Mapping the neuronal functional architecture underlying appetite control in humans at the extremes of bodyweight

Obesity is a growing public health problem.

While our changing lifestyle and environment have undoubtedly driven this increase, there is a powerful genetic component that underlies the large variation in human body shape and size in this modern environment.

Understanding the mechanisms controlling feeding behaviour that lead to this variability in body-weight will be important in informing any strategy to improve our health in this current food environment.

While the preferred model in which to study food intake is clearly in humans, the fact that genetic studies point to a region in the brain called the hypothalamus as having a crucial role in modulating appetite has limited the mechanistic insights achievable through human research.

The inaccessibility of the human hypothalamus has, to date, meant our understanding of brain circuits controlling food intake has emerged primarily from mouse studies.

However, a recent important collaboration with the MRC Brain Bank Network, has allowed us access to fresh human donor brain samples.

These precious samples, coupled with recent developments in single-cell sequencing and in technologies allowing us to visualize single-molecules using fluorescence, have provided us the opportunity to map the functional architecture of the human hypothalamus underlying appetitive behaviour.

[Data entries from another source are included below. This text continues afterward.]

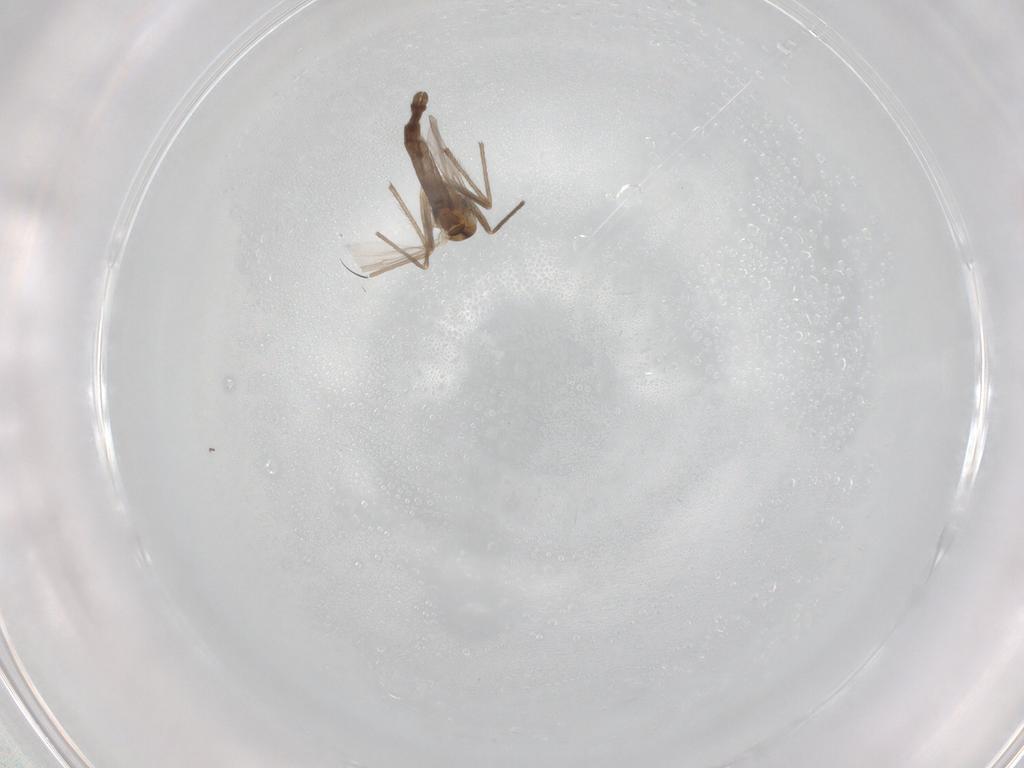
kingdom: Animalia
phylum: Arthropoda
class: Insecta
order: Diptera
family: Chironomidae
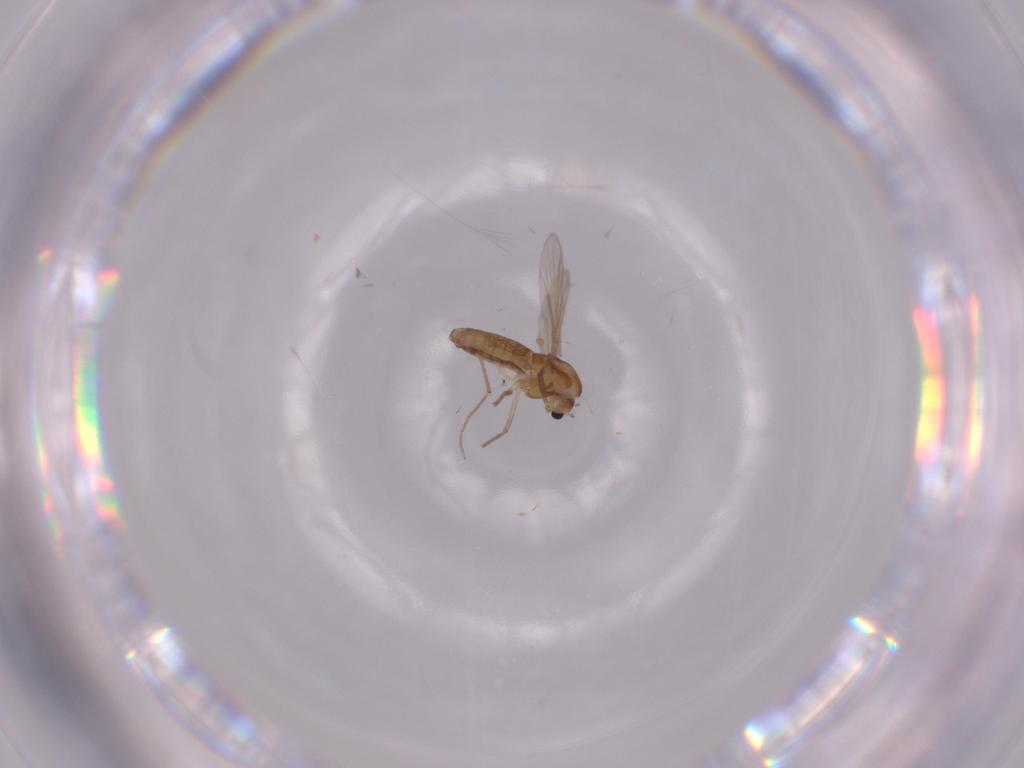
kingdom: Animalia
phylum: Arthropoda
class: Insecta
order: Diptera
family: Chironomidae
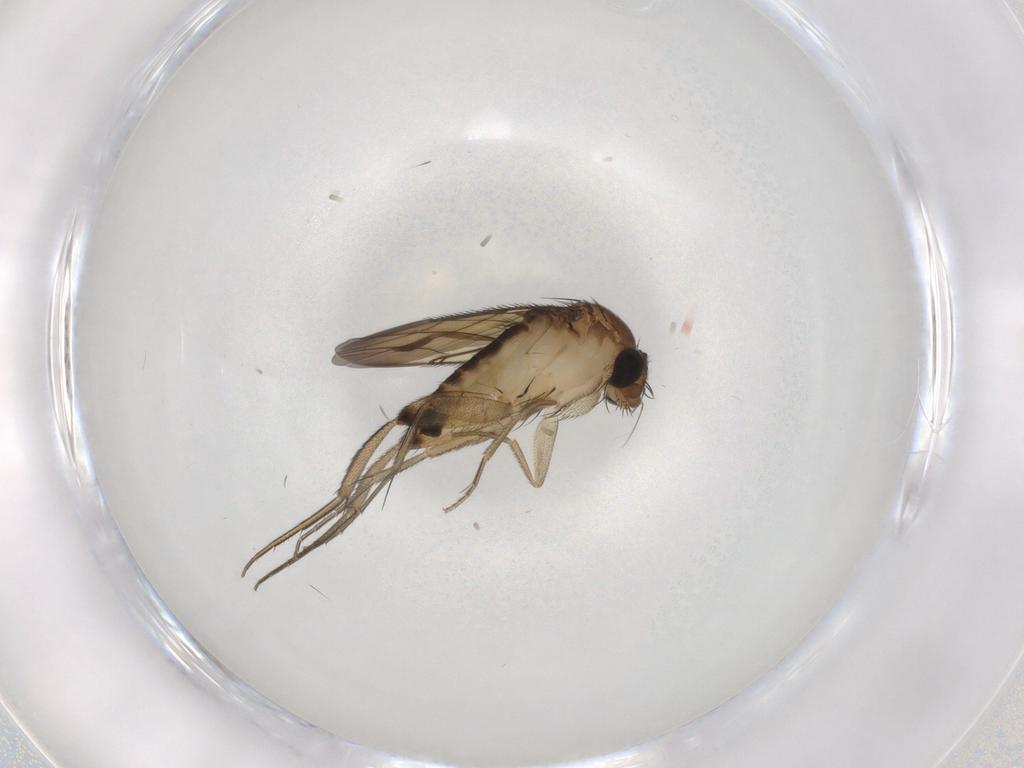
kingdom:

Over the past three years, we have generated a database of more than 350,000 human hypothalamic cells from eight normal weight donors. This unique resource, even as a work in progress, is already unparalleled in its scope and size.

Of interest in of itself, the long-term value of this data, given the role of the hypothalamus in maintaining energy balance, is as a baseline to study this brain region in states of energy imbalance.

Building on our growing database, as well as the methodologies and expertise we have accrued, we will map the hypothalamic functional architecture underlying food intake control in the underweight and overweight human brain.

Continuing our fruitful collaboration with the MRC Brain Bank Network, we will profile the hypothalami of donors at both extremes of bodyweight.

Our goal for a comprehensive human hypothalamic atlas across the weight spectrum will be of utility to basic and translational researchers attempting to better understand the fundamental nature of regulation of energy balance by the hypothalamus. The eventual goal will be to find a way to manipulate these systems to improve the health of the population.